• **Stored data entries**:
========================

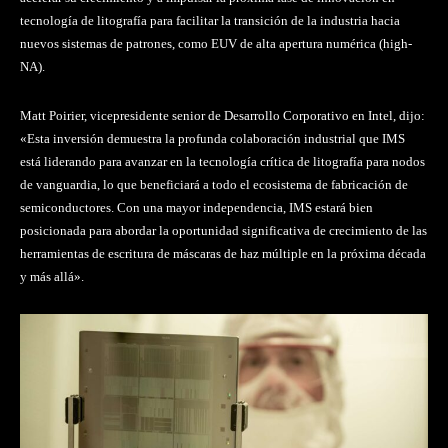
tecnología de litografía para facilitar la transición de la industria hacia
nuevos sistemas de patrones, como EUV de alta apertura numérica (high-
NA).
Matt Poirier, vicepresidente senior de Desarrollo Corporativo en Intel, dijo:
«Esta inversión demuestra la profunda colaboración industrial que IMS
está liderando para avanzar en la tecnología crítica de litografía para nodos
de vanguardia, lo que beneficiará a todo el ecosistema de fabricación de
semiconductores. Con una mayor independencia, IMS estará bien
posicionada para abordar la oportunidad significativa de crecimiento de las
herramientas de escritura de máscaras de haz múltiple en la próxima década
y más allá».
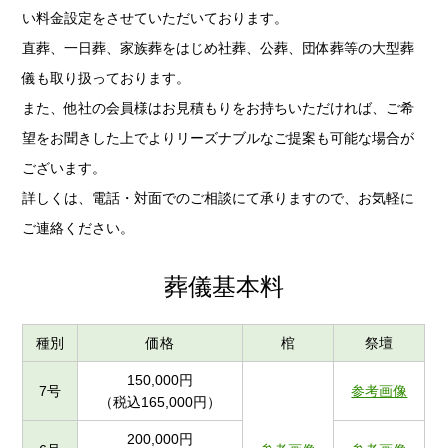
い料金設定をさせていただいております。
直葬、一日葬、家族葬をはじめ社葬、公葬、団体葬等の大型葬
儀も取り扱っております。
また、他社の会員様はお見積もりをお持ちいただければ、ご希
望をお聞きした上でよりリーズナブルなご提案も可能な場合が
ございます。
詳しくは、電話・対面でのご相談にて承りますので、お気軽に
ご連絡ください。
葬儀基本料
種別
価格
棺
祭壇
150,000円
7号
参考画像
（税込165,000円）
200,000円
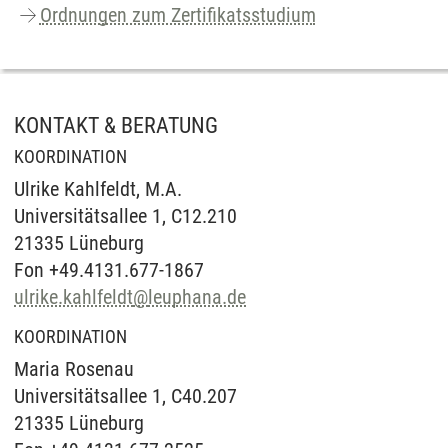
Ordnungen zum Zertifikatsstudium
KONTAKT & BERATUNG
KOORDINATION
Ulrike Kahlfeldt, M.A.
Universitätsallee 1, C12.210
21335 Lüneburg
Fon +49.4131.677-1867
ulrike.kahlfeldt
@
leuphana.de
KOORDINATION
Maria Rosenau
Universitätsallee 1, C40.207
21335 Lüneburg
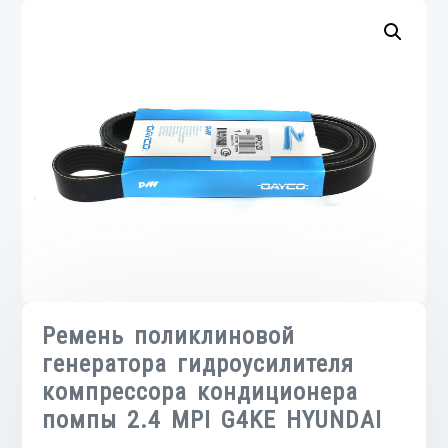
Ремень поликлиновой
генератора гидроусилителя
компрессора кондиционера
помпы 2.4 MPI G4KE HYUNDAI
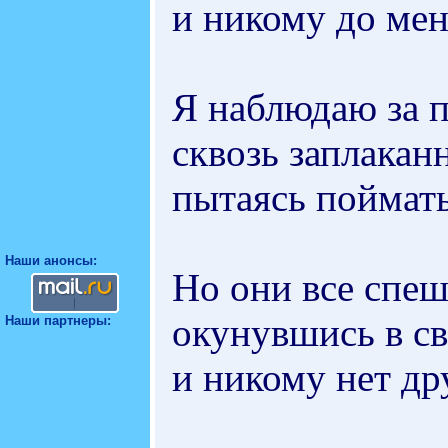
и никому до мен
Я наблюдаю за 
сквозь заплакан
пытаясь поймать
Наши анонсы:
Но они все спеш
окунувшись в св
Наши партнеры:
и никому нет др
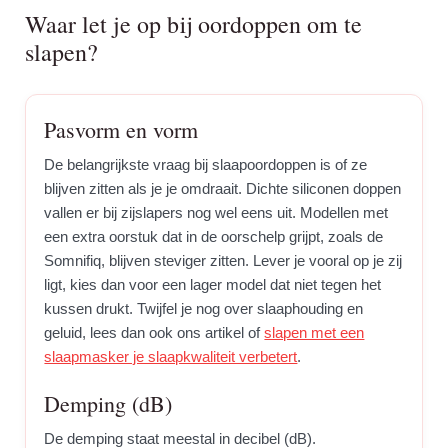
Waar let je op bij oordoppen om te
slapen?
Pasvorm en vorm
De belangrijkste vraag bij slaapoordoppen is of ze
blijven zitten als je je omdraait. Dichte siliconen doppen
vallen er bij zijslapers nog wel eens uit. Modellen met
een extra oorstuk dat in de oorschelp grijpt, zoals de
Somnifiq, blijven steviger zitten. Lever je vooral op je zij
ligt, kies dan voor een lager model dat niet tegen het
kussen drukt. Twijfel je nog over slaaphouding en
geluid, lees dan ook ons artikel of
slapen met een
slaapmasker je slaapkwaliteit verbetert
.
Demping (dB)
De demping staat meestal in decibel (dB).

========================

Print, unchanged, every line from the one containing "Waar let je op bij oordoppen om te" down to the last line of the listing, including both.

• **Worked solution**:
Waar let je op bij oordoppen om te
slapen?
Pasvorm en vorm
De belangrijkste vraag bij slaapoordoppen is of ze
blijven zitten als je je omdraait. Dichte siliconen doppen
vallen er bij zijslapers nog wel eens uit. Modellen met
een extra oorstuk dat in de oorschelp grijpt, zoals de
Somnifiq, blijven steviger zitten. Lever je vooral op je zij
ligt, kies dan voor een lager model dat niet tegen het
kussen drukt. Twijfel je nog over slaaphouding en
geluid, lees dan ook ons artikel of
slapen met een
slaapmasker je slaapkwaliteit verbetert
.
Demping (dB)
De demping staat meestal in decibel (dB).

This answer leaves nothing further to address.